Friday, September 24, 2010

The Inner Workings Of Me... and a funny

So.. I think if people could hear the inner workings of my mind, their brains would explode... The only time I seem to have a rational progression of thoughts is when I'm writing, or in an extreme rage. That's when I'm focused. The rest of the time, my thoughts are snowball of random thoughts, worries, and second-guesses. Trust me, I hate it.. I'd change it if I could.. sometimes, the progression is so quick that I have a hard time getting my thoughts out in conversation. One thought leads to another. I wonder if I understood the other person's meaning. Will my answer be understood? Am I saying this right? Am I going to offend? Is this really what I mean? What were we talking about?

Every morning when I take my birth control... I remember a similar morning a few months ago when I'd stayed the night at my mom's.

She saw me taking my birth control and asked the simple question, "Is it working for you?"

My first thought.. "Well, I'm not pregnant."
Then, "Why would I still be taking it if I were pregnant." "You can't 'undo' it." "She doesn't think that I wouldn't tell her if I were pregnant, does she?" "Is she trying to say that she thinks I shouldn't be having sex, is she?" "No, she'd never think that. I have a progressive mother." "If anything, she'd tell me I need to have MORE." "Hell, I'd love to have more..." "More would be nice." "I don't think you can ever have too much sex." "Well, maybe too much at once...but not in general."

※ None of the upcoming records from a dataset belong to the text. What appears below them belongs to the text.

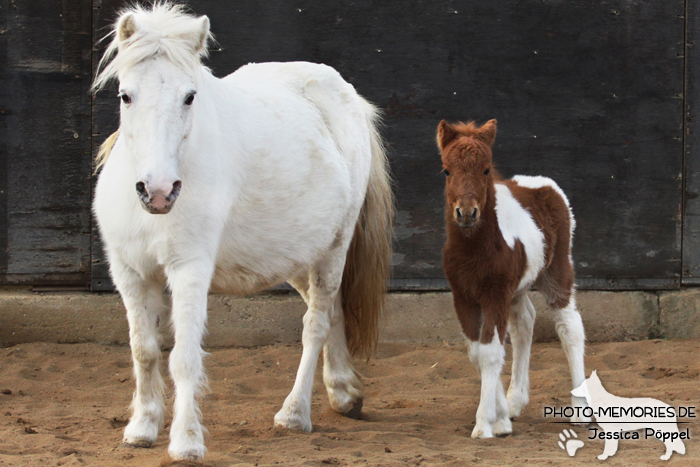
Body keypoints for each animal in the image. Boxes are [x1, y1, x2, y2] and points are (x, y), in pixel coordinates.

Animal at [90, 3, 392, 464]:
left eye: (190, 96)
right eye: (126, 95)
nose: (158, 191)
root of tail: (346, 95)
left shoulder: (189, 269)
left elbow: (183, 357)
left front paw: (186, 441)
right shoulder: (129, 273)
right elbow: (144, 351)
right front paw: (141, 428)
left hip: (334, 250)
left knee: (315, 324)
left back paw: (294, 414)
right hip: (299, 258)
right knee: (332, 312)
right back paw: (344, 394)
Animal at [440, 119, 588, 438]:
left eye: (486, 169)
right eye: (446, 170)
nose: (467, 213)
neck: (475, 248)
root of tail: (545, 184)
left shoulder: (495, 295)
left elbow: (490, 352)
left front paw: (485, 424)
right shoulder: (463, 297)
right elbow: (478, 352)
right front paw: (502, 417)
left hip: (557, 271)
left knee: (570, 326)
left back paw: (580, 410)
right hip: (517, 288)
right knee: (525, 323)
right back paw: (515, 401)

Then I realize my mom is still looking at me expectantly and I've been looking at her like a confused puppy dog. I look at my birth control, then back at her... and it clicks.... she's talking about my complexion.

Duh!

"Uhhh, yeah.... seems to be, I guess."

3 comments:

Cele said...

I think the though progression/regression/confusion is hereditary. The question, I've been pondering this, and I think I was referring to your endometriosis (sp?). I think I was wondering if it helped your horrendous cramps.

Unknown said...

Ohhhhh having a baby cured that!

Unknown said...

I'm glad to know I'm not the only one whose brain works like that.